Segment Start: Supplied material

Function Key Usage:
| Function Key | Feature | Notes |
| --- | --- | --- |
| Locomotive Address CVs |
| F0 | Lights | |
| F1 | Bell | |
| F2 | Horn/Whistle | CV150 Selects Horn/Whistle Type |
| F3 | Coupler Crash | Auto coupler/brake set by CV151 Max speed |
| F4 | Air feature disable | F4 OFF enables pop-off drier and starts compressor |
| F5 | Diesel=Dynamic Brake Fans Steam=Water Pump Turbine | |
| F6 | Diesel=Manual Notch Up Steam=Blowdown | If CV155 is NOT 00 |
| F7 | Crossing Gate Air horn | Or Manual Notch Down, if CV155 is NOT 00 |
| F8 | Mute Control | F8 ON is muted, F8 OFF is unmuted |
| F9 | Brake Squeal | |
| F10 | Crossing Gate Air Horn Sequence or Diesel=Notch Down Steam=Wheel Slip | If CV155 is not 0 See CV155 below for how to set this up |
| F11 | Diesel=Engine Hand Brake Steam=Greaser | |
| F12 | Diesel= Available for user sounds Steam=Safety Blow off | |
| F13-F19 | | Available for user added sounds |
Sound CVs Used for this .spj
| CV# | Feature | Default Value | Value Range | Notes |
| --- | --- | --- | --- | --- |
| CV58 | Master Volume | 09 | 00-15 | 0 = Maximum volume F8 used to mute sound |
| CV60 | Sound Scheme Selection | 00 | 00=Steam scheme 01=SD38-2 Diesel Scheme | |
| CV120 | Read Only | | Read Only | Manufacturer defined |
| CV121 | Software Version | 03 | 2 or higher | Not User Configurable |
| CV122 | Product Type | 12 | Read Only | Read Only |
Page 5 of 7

Segment End: Supplied material
Segment Start: Supplied material

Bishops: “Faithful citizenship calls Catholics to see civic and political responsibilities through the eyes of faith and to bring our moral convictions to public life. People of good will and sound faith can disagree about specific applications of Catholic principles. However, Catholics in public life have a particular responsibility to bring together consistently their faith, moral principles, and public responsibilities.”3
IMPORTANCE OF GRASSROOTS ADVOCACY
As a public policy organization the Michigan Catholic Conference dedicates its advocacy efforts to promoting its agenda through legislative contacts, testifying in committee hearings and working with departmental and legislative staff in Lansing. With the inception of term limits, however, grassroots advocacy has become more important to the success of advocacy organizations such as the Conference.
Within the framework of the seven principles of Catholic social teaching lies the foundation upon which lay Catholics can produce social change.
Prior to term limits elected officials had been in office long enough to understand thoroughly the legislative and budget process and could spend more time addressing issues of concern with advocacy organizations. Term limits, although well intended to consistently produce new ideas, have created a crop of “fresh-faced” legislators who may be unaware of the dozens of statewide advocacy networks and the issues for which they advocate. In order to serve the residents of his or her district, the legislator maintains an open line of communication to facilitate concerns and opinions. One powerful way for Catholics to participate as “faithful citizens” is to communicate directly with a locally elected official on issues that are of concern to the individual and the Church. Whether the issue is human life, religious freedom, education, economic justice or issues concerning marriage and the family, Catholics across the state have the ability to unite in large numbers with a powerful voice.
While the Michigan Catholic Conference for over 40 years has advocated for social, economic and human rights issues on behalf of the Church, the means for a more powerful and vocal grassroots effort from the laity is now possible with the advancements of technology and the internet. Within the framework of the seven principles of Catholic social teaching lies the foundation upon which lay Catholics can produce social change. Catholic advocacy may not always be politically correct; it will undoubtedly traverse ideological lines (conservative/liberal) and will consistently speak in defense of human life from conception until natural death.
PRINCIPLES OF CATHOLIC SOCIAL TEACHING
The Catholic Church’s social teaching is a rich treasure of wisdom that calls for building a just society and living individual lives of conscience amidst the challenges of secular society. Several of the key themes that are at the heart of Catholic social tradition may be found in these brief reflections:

Segment End: Supplied material
Segment Start: Supplied material

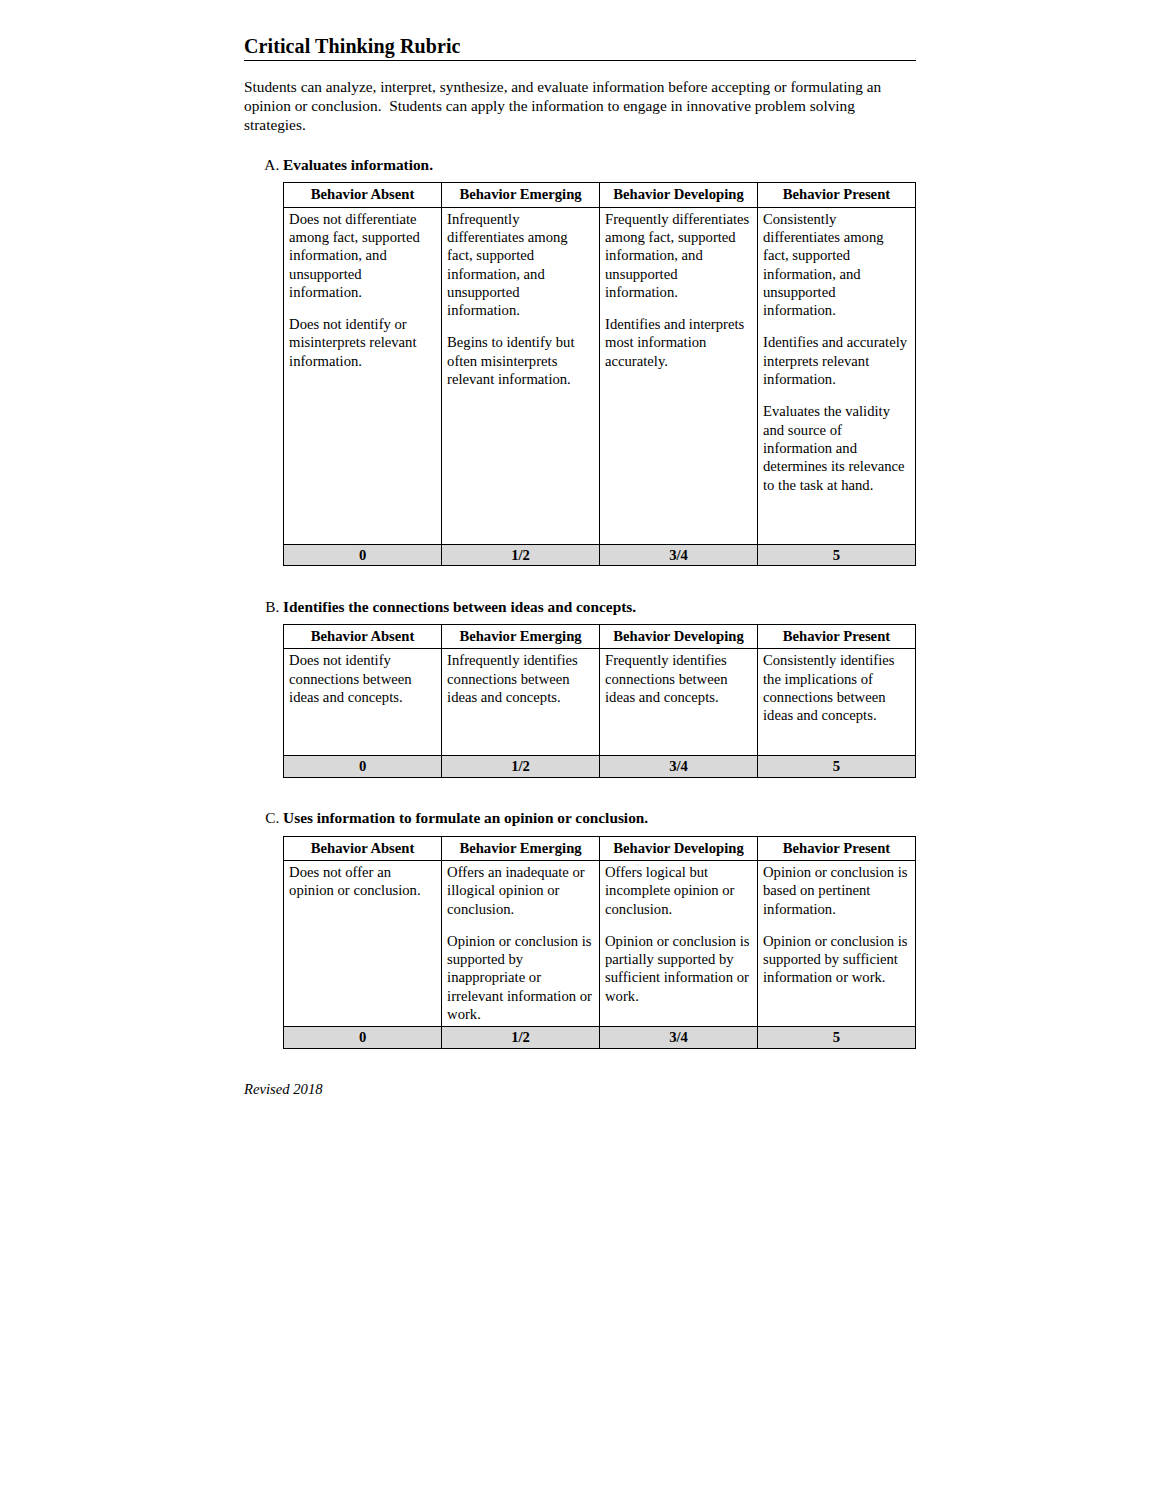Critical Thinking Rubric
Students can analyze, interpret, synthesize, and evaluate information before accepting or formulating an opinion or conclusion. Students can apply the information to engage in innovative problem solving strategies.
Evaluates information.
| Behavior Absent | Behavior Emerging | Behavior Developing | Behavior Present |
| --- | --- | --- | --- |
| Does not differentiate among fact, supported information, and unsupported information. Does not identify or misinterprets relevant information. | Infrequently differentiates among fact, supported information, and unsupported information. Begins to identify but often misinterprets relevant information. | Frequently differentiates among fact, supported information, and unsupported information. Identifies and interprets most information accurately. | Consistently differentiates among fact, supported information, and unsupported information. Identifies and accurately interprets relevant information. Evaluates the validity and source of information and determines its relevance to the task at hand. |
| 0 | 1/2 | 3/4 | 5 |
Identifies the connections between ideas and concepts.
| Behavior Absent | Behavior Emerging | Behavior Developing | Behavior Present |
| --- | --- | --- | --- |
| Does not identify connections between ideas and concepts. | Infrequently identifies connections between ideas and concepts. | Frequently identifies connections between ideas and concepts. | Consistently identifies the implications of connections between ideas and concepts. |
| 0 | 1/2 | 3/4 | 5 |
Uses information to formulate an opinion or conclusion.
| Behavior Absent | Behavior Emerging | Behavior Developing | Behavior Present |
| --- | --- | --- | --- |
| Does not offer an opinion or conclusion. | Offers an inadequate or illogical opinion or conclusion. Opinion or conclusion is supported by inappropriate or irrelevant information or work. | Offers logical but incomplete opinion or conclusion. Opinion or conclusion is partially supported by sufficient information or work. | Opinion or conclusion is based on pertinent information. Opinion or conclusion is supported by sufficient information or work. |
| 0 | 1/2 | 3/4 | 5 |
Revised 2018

Segment End: Supplied material

- _Problem requirements_: Every line above from the line with "Range | Notes |" to the line with "Page 5 of 7", inclusive, must be returned exactly; no other line belongs in the reply.

- _Response below_:
| CV# | Feature | Default Value | Value Range | Notes |
| --- | --- | --- | --- | --- |
| CV58 | Master Volume | 09 | 00-15 | 0 = Maximum volume F8 used to mute sound |
| CV60 | Sound Scheme Selection | 00 | 00=Steam scheme 01=SD38-2 Diesel Scheme | |
| CV120 | Read Only | | Read Only | Manufacturer defined |
| CV121 | Software Version | 03 | 2 or higher | Not User Configurable |
| CV122 | Product Type | 12 | Read Only | Read Only |
Page 5 of 7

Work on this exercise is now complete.